6 jours après ces assises, une indiscrétion fait état de l'arrivée d'une correspondance au service du courrier de la Communauté urbaine de Yaoundé, avec des ampliations au Chef de l'Etat, au Pm, au Ministre de l'Administration territoriale et de la Décentralisation, au Gouverneur de la région du Centre, au Préfet du Mfoundi et aux sous-préfets de Yaoundé 3éme et 4ème. Une véritable lettre incendiaire à Gilbert Tsimi Evouna dans laquelle les coups de gueule volent bien haut et la passion portée à l'incandescence.

«Vous nous avez insultés! En déclarant que les autochtones de Yaoundé ne savent que boire le vin chaque fois qu'ils ont la possibilité d'avoir un peu d'argent, vous avez démontré qu'aucun autochtone n'a jamais construit une maison, et que nous avons toujours attendu le sauveur Tsimi Evouna pour espérer en avoir une. Vous avez oublié que vous aviez en face de vous un minimum de 5 tribus et des centaines d'individus. Non seulement ces tribus disposent de filles et fils présentant des niveaux plus qu'appréciables, mais il devait s'y trouver des personnes absolument respectables! En tenant de tels propos, vous avez encore fait montre de ce manque de tact que les populations de Yaoundé vous reconnaissent», ponctue le porte-parole des Mvog Atangana Mballa, signataire de cette correspondance. Si pour Tsimi Evouna, on ne fait pas d'omelettes sans casser les œufs, pour les autochtones exaspérés par son manque sobriété, il a désormais plus qu'un problème avec eux.

«Vous avez promis de nous déporter dans des camps de concentration (...) Vous semblez ne pas savoir qu'en Afrique en général et au Cameroun en particulier, chaque localité a une histoire dont elle tire son nom (...) Prétendre que vous délocaliserez les populations autochtones est une autre insulte aux Ewondos. Les populations autochtones de Yaoundé n'ont jamais eu peur de la mort; Essono Ella et Omgba Bissogo sont morts pour écrire l'histoire de cette ville. Nous, autochtones de Yaoundé, n'avons jamais accepté la prison et préférons par fierté la mort à la prison. Sachez que nous sommes prêts à mourir pour défendre nos terres», explose le porte-parole Mvog Atangana Mballa. Clair que la guerre est plus que jamais ouverte entre Gilbert Tsimi Evouna et les autochtones de Yaoundé car, plus loin, la lettre martèle: «nous pouvons d'ores et déjà vous assurer qu'aucune tribu ne bougera à Yaoundé de ses terres d'origine». Quand on connait la détermination de Tsimi Evouna quand il s'agit des casses, l'on se demande s'il ira jusqu'au bout.

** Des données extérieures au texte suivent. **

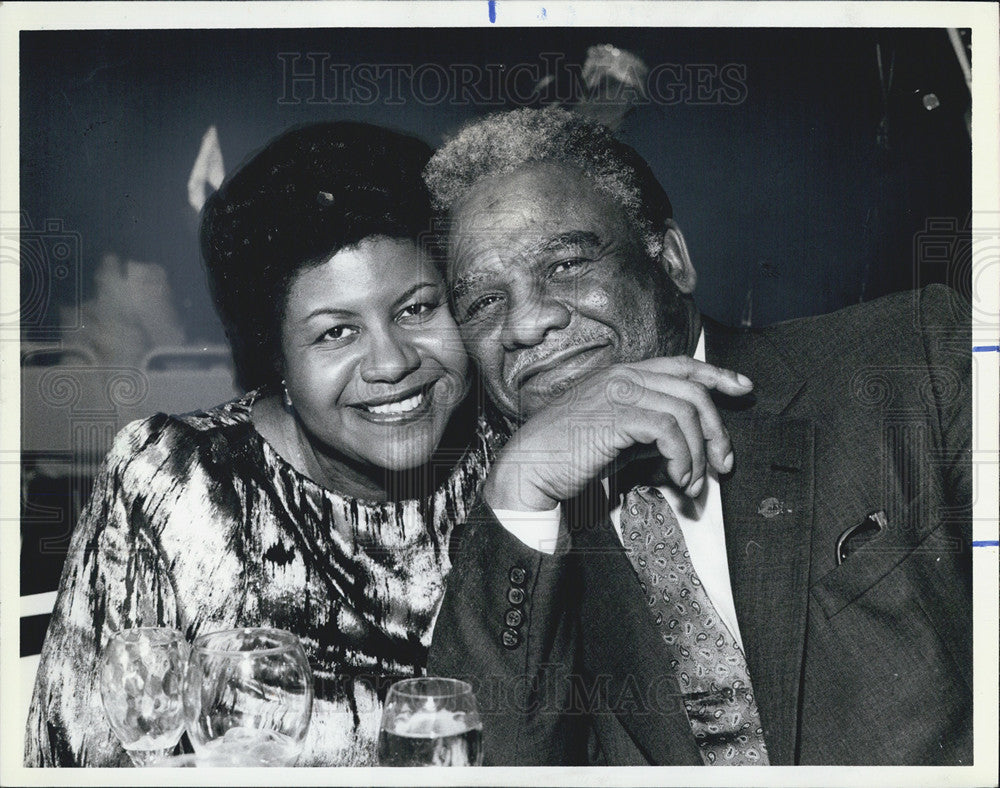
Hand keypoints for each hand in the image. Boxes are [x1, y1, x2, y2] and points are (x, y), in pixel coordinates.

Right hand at [483, 356, 751, 510]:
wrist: (530, 468)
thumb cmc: (567, 456)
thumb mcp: (617, 439)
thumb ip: (649, 432)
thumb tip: (687, 445)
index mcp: (621, 376)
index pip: (681, 364)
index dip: (717, 374)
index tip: (742, 389)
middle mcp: (622, 377)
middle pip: (692, 389)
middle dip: (716, 430)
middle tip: (722, 463)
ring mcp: (618, 393)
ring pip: (685, 411)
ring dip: (698, 453)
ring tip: (691, 481)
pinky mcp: (615, 416)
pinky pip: (669, 429)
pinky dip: (683, 456)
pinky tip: (677, 476)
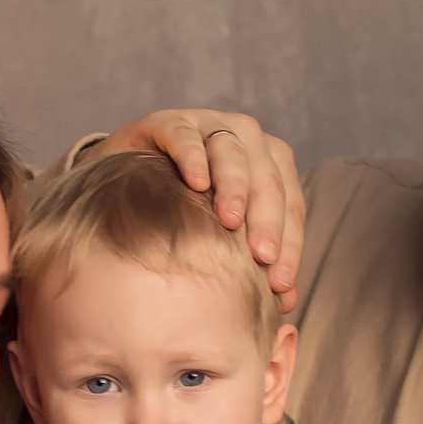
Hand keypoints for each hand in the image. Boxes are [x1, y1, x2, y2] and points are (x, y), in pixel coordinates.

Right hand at [100, 108, 303, 308]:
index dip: (290, 244)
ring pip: (231, 152)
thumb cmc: (188, 205)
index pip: (290, 205)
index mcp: (271, 163)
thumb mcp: (224, 231)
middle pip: (267, 179)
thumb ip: (256, 258)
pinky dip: (192, 156)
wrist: (132, 172)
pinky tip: (195, 182)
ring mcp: (209, 124)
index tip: (280, 284)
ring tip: (230, 221)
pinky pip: (185, 135)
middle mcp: (247, 137)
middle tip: (262, 257)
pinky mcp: (170, 121)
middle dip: (267, 220)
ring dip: (234, 186)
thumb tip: (288, 301)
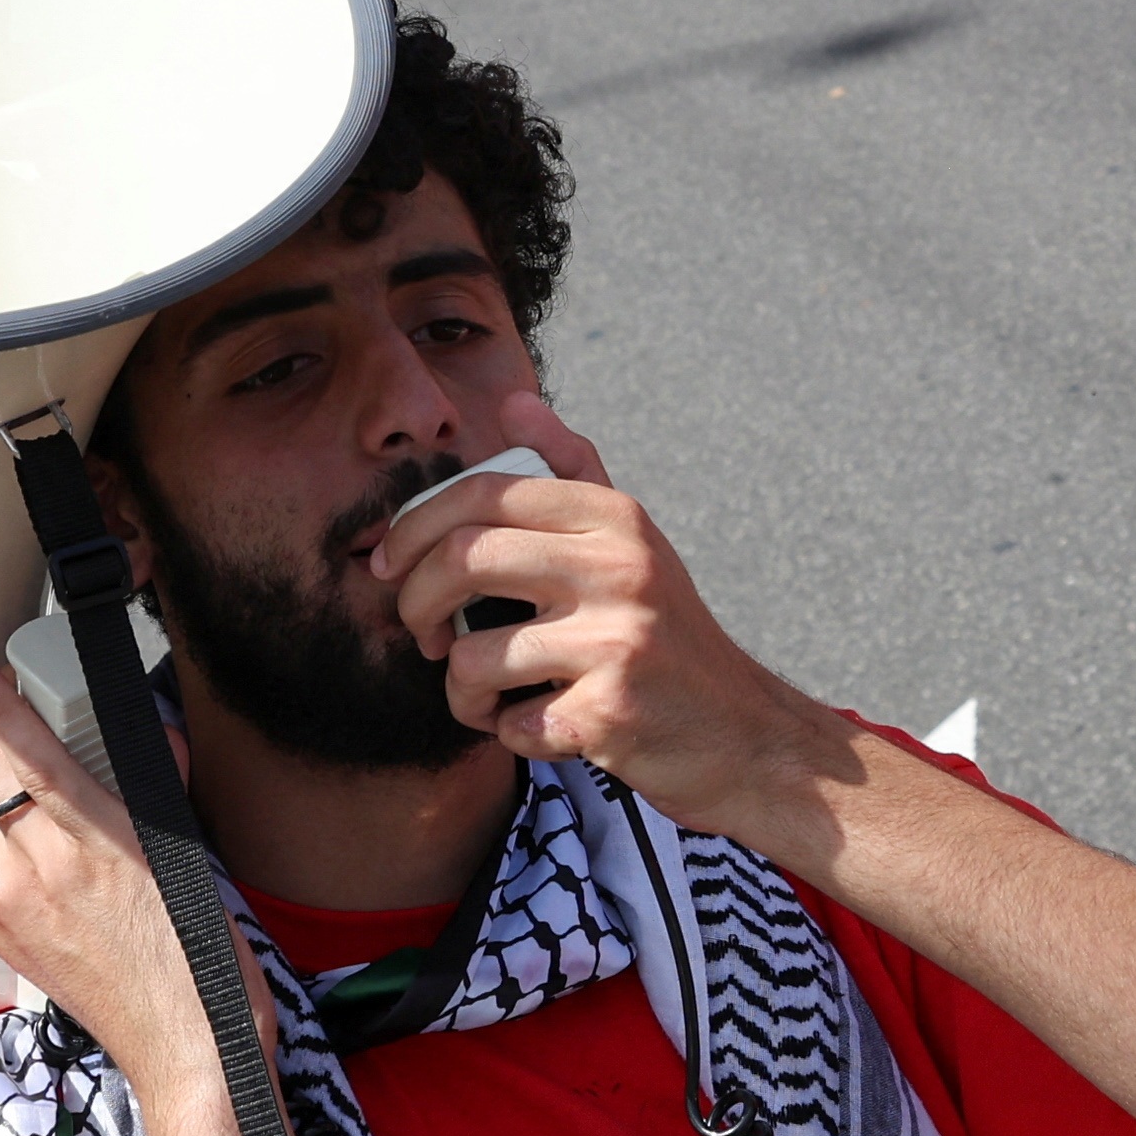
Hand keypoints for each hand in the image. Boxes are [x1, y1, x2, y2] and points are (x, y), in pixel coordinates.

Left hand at [0, 658, 249, 1135]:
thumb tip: (133, 734)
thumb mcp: (181, 852)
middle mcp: (26, 875)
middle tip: (39, 715)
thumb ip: (146, 783)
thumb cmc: (197, 959)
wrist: (183, 1048)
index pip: (18, 748)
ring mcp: (0, 905)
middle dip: (1, 731)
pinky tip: (37, 834)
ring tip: (48, 783)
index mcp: (84, 846)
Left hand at [373, 394, 839, 855]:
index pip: (484, 492)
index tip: (388, 563)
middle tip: (421, 636)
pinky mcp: (611, 712)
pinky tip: (542, 726)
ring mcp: (617, 639)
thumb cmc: (670, 637)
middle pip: (461, 560)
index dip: (413, 525)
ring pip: (472, 656)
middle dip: (413, 604)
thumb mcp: (634, 542)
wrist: (747, 733)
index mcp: (615, 517)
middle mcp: (620, 566)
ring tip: (485, 697)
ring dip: (460, 691)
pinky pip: (510, 724)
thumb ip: (573, 471)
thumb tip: (515, 401)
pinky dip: (510, 734)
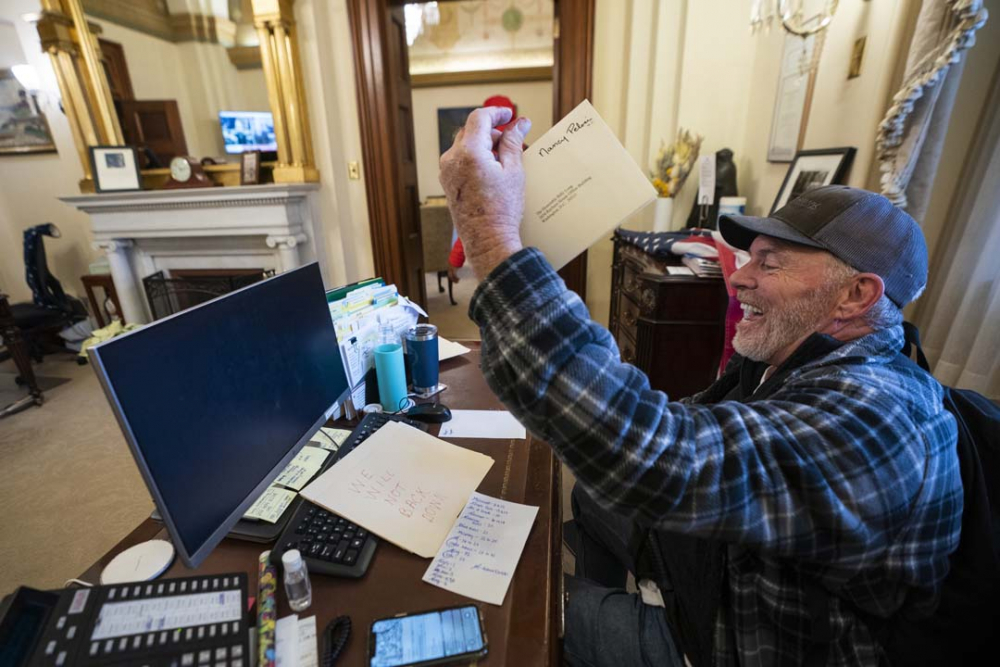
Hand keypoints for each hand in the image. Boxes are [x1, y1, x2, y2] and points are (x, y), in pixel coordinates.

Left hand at [439, 107, 531, 279]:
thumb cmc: (501, 210)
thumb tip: (520, 123)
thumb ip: (513, 142)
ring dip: (483, 144)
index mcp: (469, 152)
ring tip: (503, 159)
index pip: (479, 118)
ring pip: (465, 144)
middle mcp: (452, 159)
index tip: (509, 115)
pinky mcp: (447, 182)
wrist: (487, 239)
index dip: (496, 112)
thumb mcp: (514, 171)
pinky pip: (460, 159)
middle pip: (471, 130)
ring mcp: (446, 171)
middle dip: (491, 130)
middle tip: (511, 139)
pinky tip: (491, 170)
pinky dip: (475, 157)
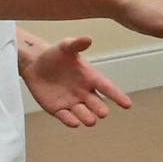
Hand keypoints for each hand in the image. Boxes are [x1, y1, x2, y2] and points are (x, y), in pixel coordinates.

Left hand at [19, 34, 133, 128]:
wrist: (34, 64)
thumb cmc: (54, 54)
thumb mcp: (65, 47)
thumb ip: (76, 44)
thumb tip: (88, 39)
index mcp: (90, 77)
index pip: (107, 87)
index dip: (117, 96)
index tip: (128, 105)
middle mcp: (84, 92)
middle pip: (96, 103)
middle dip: (100, 109)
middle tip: (103, 113)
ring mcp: (72, 102)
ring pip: (83, 113)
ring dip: (87, 117)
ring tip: (91, 120)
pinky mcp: (58, 109)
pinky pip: (65, 117)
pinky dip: (70, 120)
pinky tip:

Certains militants du Rdpc pensent que l'idée de la délocalisation des autochtones ne peut que fragiliser le parti à Yaoundé 3ème et 4ème. A travers la lettre signée Jean Richard Onana Essomba, on comprend que vouloir continuer la casse à la Tsimi Evouna, c'est se heurter à la résistance des populations autochtones. Ce qui ne saurait être le souhait du premier Camerounais, apôtre de la paix et de la concorde. Affaire à suivre.